Faculty Profile: Dan Mosser

Left or right aligned image, 200 pixels wide maximum,  can be in portrait or landscape orientation

 

Dan Mosser Appointed Leverhulme Professor at The University of York, UK

Dan Mosser, Professor of English, has been appointed as Leverhulme Visiting Professor at The University of York in the United Kingdom for the fall semesters of 2006 and 2007. While at York, Professor Mosser will teach and research in the university’s Centre for Medieval Studies.

Leverhulme Visiting Professorships are granted by the Leverhulme Trust on a highly competitive basis to “host an internationally distinguished academic from overseas in order to enhance the research skills and work of the host institution.” The host institution nominates and invites the professor. 

The Centre for Medieval Studies was founded in 1968 in order to promote interdisciplinary research into the Middle Ages, and it is now one of the most successful teaching institutions in this field anywhere in the world.
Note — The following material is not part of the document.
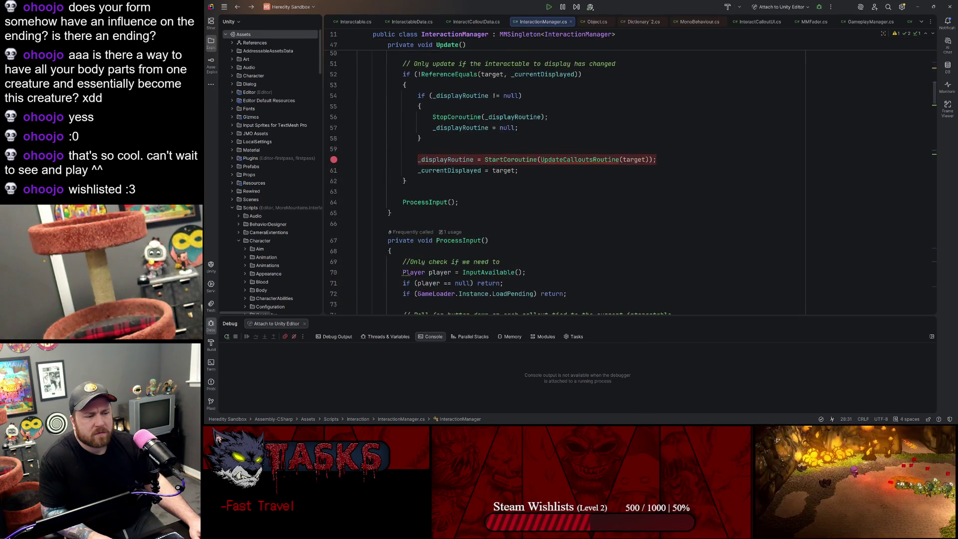
scroll(564, 175, down, 5)
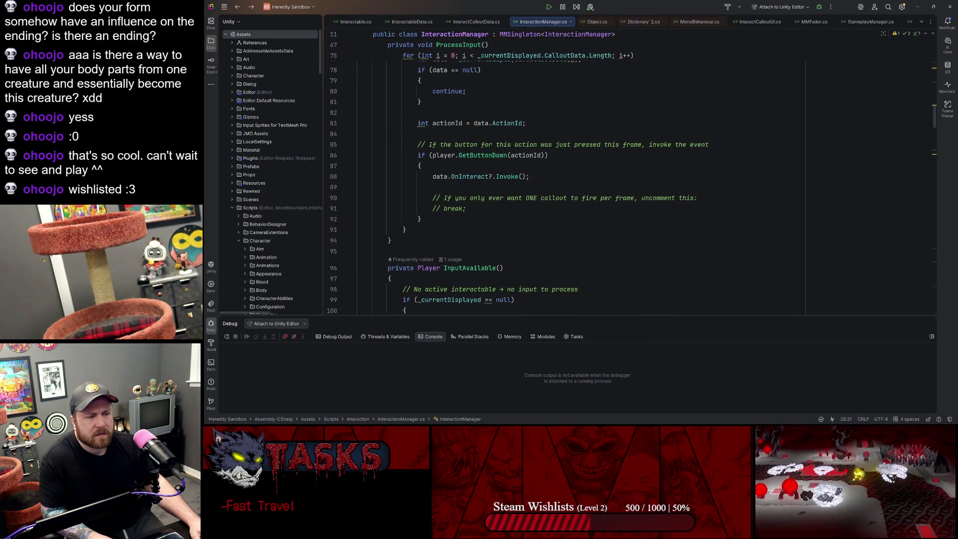
scroll(564, 174, down, 6)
Its staff are drawn from archeology, art history, English and related literature, and history.

While at York, Professor Mosser will give a series of lectures at the University of York, Queens University (Belfast), Glasgow University, and the University of Birmingham.  He will carry out collaborative research with Professor Linne Mooney, who in 2005 electrified the world of Chaucer studies by identifying the target of Chaucer’s “To Adam, His Owne Scriveyn” (a poem that curses scribe Adam’s carelessness) as Adam Pinkhurst, the scribe of the two most important manuscripts of the Canterbury Tales and the scribe of “The Petition of the Folk of Mercerye”—the petition of the Mercer’s Company to impeach the Mayor of London (www.huntington.org/Information/frontiers/S06scribe.htm).  Mooney and Mosser will attempt to identify more scribes, work that will contribute to Mosser’s Digital Catalogue of the Manuscripts and Pre-1500 Editions of the Canterbury Tales (now nearing completion) and Mooney’s book and database on fifteenth-century scribes.  They plan to publish a series of co-authored articles on their collaborations.  Mosser will also give some lectures in graduate seminars on Chaucer, Book History, and Manuscript Studies.
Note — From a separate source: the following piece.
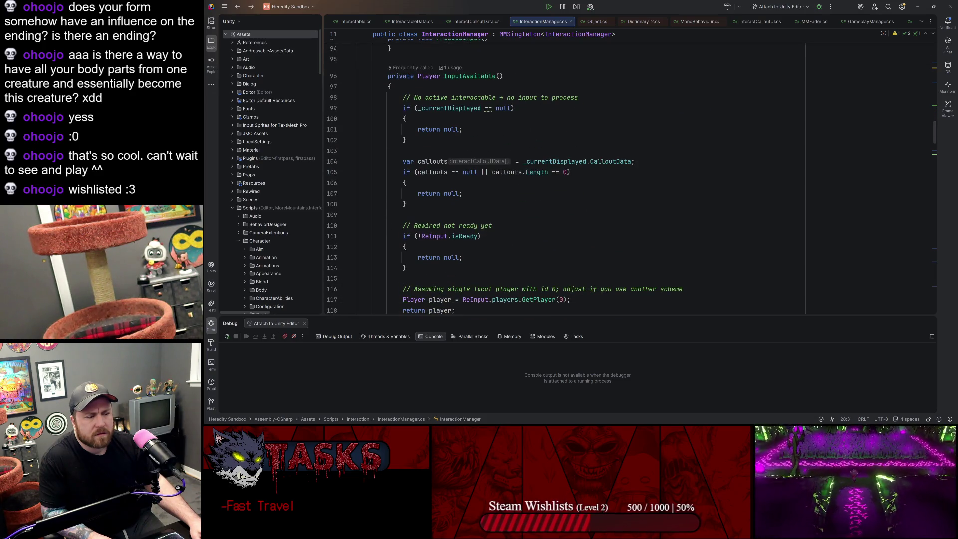
scroll(564, 175, up, 20)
While Mosser and Mooney are both known for their work in paleography (the study of “old writing”) and “codicology” (the study of the codex, or manuscript book), Mosser adds expertise in paper history (watermarks and book structures) and Middle English Dialectology to their collaboration.
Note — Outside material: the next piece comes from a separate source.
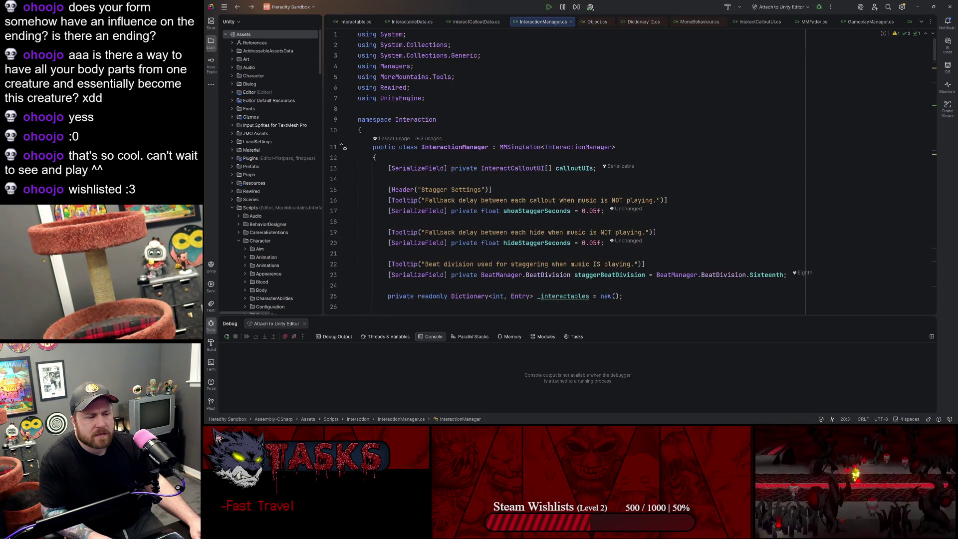
scroll(564, 174, down, 2)
click(593, 104)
At Virginia Tech, Professor Mosser specializes in the material structures of the manuscripts and pre-1500 editions of the Canterbury Tales and the relationship of those structures to their presentation of the text. The methodologies he employs in this work are known as codicology and bibliography. He publishes descriptions of these “witnesses” to the Canterbury Tales in association with the Canterbury Tales Project (http://www.canterburytalesproject.org/), on CD-ROM and the internet. An offshoot of this work is his interest in watermarks. He is involved in a large, ongoing project in collaboration with Ernest Sullivan and Len Hatfield: The Thomas L. Gravell Watermark Archive and Database (www.gravell.org). He teaches courses in Medieval Literature, History of the Language, and Digital Humanities.